** Opening EXTRACTED RECORDS block **

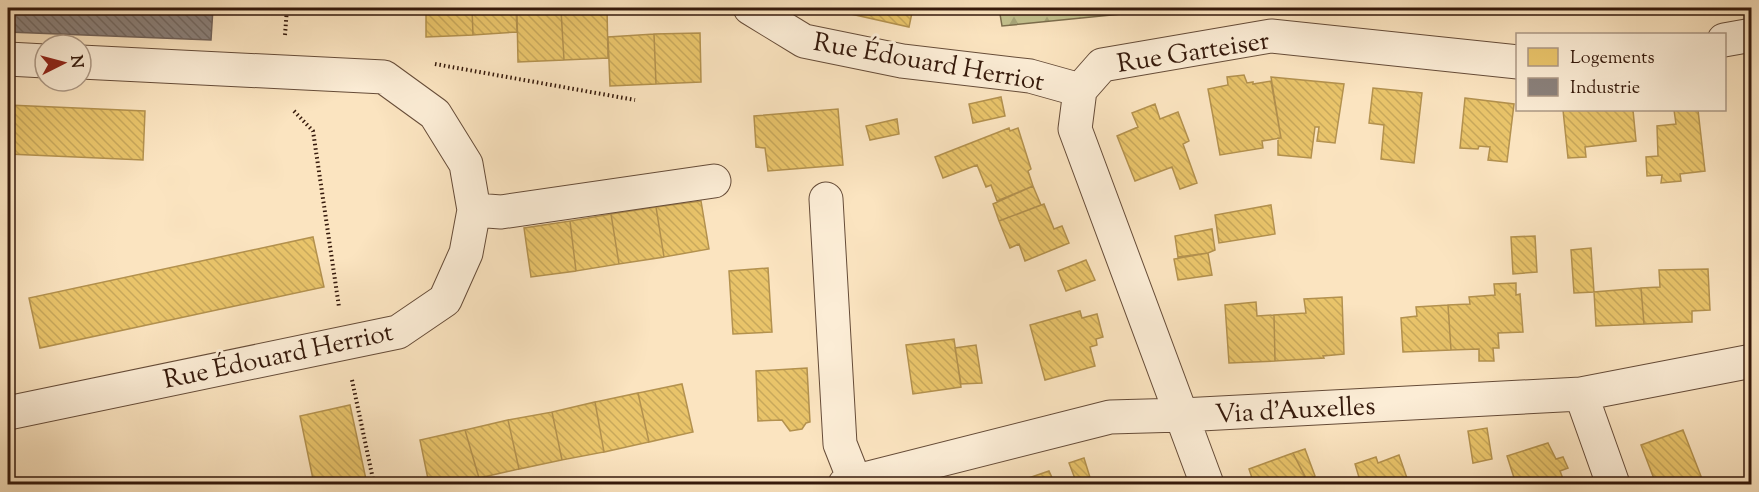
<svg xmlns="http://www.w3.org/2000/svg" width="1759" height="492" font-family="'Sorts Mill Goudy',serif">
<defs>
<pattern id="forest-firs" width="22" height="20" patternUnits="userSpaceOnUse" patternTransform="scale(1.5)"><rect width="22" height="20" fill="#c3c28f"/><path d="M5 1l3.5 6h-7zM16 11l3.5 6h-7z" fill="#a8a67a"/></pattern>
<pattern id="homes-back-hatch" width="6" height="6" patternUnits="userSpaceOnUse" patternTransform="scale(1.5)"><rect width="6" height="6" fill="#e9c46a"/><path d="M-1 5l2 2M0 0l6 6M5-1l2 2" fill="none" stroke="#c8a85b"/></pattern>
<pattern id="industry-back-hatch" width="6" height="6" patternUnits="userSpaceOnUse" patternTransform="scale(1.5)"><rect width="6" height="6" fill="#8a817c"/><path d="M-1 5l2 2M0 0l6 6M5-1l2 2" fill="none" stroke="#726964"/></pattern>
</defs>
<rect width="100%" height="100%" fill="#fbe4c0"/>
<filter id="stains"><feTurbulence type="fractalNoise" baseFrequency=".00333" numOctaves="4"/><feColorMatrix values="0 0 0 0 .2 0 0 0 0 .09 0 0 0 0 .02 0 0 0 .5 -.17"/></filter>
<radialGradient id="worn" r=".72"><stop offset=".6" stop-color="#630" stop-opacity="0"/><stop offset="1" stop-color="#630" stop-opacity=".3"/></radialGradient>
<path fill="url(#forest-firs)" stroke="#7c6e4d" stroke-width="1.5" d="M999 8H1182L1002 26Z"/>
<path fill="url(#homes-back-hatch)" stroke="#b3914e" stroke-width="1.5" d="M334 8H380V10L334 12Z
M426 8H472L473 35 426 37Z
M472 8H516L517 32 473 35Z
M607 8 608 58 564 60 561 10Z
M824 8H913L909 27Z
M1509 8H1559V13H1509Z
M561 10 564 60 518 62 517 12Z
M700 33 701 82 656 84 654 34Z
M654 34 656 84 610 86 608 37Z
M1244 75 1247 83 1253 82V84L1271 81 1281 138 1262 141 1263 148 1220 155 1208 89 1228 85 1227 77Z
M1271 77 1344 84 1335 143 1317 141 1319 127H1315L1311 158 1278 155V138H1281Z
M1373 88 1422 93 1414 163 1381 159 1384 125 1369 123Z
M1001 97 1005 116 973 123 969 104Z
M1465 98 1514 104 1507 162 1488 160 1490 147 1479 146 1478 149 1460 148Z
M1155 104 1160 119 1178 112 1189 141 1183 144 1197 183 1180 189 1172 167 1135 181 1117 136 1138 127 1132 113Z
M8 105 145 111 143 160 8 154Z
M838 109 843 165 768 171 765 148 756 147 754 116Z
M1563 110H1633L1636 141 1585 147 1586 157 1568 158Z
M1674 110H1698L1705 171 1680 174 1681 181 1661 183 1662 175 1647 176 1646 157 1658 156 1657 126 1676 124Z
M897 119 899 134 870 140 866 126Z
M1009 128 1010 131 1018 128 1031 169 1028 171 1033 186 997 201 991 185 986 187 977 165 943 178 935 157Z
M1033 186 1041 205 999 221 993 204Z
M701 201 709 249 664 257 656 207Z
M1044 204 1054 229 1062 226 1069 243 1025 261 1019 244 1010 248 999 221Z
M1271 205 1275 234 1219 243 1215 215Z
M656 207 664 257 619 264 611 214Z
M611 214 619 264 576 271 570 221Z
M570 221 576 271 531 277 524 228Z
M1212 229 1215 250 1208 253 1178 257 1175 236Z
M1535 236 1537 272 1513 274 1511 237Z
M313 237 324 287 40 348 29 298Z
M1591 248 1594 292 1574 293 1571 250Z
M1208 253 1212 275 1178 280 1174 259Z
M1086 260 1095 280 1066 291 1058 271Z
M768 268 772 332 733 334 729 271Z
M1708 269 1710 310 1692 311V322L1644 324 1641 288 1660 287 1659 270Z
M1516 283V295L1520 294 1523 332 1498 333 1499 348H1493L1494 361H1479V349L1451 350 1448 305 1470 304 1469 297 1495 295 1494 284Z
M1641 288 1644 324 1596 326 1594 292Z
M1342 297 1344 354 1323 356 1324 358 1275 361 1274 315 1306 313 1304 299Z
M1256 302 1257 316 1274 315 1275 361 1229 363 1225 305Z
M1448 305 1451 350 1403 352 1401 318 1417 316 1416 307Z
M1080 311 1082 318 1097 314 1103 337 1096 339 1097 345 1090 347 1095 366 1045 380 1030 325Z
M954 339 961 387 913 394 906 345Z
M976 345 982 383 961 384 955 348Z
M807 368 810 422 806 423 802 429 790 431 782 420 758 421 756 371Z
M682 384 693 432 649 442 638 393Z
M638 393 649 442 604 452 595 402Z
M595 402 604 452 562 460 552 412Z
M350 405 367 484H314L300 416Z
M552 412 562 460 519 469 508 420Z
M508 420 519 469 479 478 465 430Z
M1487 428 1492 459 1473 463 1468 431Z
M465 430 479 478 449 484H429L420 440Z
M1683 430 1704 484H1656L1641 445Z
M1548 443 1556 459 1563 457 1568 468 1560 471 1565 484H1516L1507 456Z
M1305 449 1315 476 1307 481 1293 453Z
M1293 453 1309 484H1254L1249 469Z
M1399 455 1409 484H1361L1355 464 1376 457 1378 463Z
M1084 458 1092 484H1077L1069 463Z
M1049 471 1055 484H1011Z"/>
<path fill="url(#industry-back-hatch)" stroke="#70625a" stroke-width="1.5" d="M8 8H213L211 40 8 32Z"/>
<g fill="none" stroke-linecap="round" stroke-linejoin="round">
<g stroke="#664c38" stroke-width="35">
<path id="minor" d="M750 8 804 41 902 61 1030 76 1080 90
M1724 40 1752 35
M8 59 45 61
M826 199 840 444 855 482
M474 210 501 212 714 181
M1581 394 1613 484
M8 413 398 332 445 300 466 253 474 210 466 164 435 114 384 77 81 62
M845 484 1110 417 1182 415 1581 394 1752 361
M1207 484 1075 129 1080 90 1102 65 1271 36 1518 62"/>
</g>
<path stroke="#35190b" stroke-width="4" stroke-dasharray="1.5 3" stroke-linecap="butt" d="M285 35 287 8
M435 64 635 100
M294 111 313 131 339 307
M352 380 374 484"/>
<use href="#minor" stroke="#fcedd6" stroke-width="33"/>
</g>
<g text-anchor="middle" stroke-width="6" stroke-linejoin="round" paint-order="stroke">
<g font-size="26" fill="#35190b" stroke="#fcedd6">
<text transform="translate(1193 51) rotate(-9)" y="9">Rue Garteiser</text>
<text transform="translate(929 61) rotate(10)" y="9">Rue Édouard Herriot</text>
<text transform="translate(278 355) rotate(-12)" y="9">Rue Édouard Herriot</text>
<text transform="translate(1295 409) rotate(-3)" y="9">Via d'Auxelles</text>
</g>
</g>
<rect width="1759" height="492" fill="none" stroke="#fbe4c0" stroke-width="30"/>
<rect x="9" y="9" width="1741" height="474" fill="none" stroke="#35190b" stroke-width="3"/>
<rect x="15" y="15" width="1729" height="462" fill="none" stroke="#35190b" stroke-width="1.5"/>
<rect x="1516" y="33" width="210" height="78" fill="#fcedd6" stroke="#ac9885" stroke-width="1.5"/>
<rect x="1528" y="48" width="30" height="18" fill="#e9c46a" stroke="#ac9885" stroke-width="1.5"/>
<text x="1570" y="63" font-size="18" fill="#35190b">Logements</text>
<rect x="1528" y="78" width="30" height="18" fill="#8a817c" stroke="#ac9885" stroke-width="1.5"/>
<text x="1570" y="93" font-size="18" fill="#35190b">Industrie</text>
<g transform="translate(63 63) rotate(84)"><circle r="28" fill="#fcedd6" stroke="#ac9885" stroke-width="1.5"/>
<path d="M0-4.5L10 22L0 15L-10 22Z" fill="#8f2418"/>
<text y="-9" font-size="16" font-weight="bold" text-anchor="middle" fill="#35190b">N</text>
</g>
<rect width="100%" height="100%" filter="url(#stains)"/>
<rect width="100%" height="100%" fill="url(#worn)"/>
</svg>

** Closing EXTRACTED RECORDS block **
** Opening EXTRACTED RECORDS block **

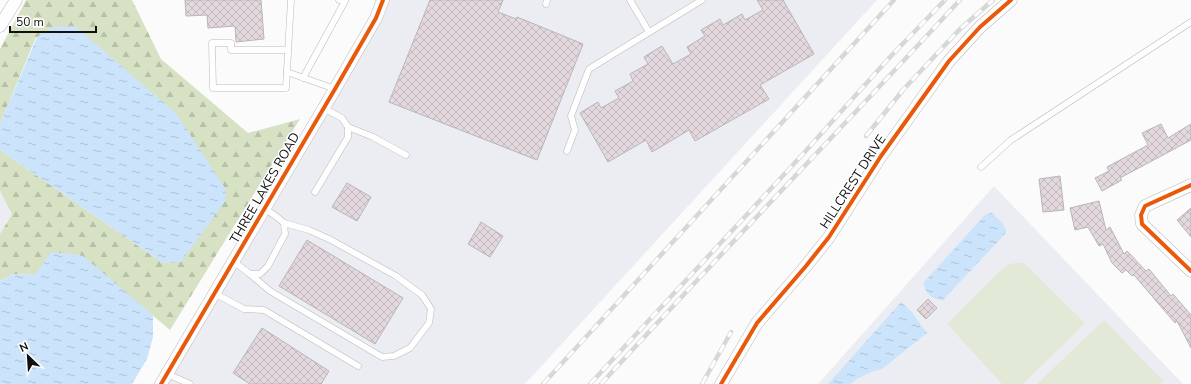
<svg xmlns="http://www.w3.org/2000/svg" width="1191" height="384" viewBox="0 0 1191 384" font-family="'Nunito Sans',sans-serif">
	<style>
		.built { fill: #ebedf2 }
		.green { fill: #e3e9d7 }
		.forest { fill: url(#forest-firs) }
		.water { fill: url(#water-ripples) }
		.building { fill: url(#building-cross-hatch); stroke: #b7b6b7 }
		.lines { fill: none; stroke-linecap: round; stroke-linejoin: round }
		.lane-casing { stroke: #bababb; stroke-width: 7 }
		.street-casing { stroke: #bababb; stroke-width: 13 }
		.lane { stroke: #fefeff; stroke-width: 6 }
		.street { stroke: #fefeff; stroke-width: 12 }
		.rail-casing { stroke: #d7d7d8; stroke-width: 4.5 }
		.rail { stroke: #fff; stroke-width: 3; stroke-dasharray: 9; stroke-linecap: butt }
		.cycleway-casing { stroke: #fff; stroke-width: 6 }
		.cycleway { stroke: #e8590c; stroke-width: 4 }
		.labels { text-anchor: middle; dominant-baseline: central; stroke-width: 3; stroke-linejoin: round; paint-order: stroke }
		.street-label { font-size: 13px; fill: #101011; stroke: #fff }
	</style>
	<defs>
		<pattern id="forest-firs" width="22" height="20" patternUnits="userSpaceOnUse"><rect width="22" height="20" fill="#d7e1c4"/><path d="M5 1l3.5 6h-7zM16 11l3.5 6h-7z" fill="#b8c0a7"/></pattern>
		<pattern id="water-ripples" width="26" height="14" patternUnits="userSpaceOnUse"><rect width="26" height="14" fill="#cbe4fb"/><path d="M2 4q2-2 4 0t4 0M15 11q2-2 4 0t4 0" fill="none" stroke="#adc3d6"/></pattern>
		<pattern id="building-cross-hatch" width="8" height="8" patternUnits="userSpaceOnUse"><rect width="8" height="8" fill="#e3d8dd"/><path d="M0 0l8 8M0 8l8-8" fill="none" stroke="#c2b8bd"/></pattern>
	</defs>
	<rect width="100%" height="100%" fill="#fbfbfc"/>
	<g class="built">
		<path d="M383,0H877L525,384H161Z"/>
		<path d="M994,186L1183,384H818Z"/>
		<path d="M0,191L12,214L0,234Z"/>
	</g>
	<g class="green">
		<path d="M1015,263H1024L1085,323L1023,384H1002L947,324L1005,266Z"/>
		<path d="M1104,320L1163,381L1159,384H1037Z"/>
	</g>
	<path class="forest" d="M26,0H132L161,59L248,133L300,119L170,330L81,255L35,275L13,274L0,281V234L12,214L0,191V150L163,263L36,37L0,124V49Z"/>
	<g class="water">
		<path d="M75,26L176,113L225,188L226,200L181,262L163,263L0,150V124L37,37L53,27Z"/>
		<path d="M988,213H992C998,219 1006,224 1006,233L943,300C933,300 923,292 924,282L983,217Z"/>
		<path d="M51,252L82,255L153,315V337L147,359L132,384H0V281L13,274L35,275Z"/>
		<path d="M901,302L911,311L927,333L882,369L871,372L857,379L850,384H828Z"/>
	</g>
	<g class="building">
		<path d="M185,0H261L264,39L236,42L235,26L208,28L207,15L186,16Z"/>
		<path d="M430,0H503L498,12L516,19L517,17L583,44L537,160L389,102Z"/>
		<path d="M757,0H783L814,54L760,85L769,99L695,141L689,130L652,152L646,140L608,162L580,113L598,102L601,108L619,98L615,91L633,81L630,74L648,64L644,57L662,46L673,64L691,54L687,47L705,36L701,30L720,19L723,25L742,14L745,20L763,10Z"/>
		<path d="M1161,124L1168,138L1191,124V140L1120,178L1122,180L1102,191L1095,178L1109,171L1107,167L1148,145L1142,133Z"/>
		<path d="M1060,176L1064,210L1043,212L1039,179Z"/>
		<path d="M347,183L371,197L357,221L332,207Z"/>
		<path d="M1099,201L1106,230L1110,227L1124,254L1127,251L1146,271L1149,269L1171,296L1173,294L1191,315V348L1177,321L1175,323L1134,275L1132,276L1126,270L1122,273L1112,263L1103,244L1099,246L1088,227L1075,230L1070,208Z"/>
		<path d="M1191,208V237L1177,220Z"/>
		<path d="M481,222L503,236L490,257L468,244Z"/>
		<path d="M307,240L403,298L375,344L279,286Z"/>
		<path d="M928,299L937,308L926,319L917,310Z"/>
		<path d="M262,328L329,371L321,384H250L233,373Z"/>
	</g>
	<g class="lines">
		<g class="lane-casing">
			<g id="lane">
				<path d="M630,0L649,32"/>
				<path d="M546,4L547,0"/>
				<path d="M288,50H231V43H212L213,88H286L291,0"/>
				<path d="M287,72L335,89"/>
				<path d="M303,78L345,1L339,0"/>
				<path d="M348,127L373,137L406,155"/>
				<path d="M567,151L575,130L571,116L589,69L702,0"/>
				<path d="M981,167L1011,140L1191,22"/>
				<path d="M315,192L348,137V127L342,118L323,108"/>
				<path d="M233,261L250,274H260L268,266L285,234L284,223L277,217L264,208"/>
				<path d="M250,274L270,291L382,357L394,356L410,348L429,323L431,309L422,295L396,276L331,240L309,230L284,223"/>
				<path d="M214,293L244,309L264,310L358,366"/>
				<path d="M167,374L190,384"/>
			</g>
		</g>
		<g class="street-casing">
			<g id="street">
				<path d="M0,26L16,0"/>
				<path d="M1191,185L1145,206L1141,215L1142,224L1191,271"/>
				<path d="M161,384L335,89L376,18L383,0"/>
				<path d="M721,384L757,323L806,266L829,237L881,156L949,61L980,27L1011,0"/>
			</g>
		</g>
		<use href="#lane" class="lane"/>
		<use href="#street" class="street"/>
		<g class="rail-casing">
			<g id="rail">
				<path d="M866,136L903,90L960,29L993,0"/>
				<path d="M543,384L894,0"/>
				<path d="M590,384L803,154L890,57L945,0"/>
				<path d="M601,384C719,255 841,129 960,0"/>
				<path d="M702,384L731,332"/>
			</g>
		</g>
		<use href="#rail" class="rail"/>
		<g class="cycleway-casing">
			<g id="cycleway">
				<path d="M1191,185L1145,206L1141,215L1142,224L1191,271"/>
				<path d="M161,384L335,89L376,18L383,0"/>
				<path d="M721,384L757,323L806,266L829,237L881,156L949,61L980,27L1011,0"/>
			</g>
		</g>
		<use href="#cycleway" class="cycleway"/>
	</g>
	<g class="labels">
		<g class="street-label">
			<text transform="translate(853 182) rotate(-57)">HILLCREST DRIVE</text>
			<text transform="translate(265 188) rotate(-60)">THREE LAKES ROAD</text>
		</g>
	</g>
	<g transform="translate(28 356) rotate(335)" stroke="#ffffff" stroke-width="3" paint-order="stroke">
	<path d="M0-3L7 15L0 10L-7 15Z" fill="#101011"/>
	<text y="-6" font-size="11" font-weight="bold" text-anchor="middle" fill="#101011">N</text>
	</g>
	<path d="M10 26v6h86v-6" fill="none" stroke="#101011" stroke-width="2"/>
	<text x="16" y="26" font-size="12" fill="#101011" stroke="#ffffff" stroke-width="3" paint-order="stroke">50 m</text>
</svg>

** Closing EXTRACTED RECORDS block **

- TASK DIRECTIONS
Gather each line in these records that contains the string "bababb".

- FINAL ANSWER
		.lane-casing { stroke: #bababb; stroke-width: 7 }
		.street-casing { stroke: #bababb; stroke-width: 13 }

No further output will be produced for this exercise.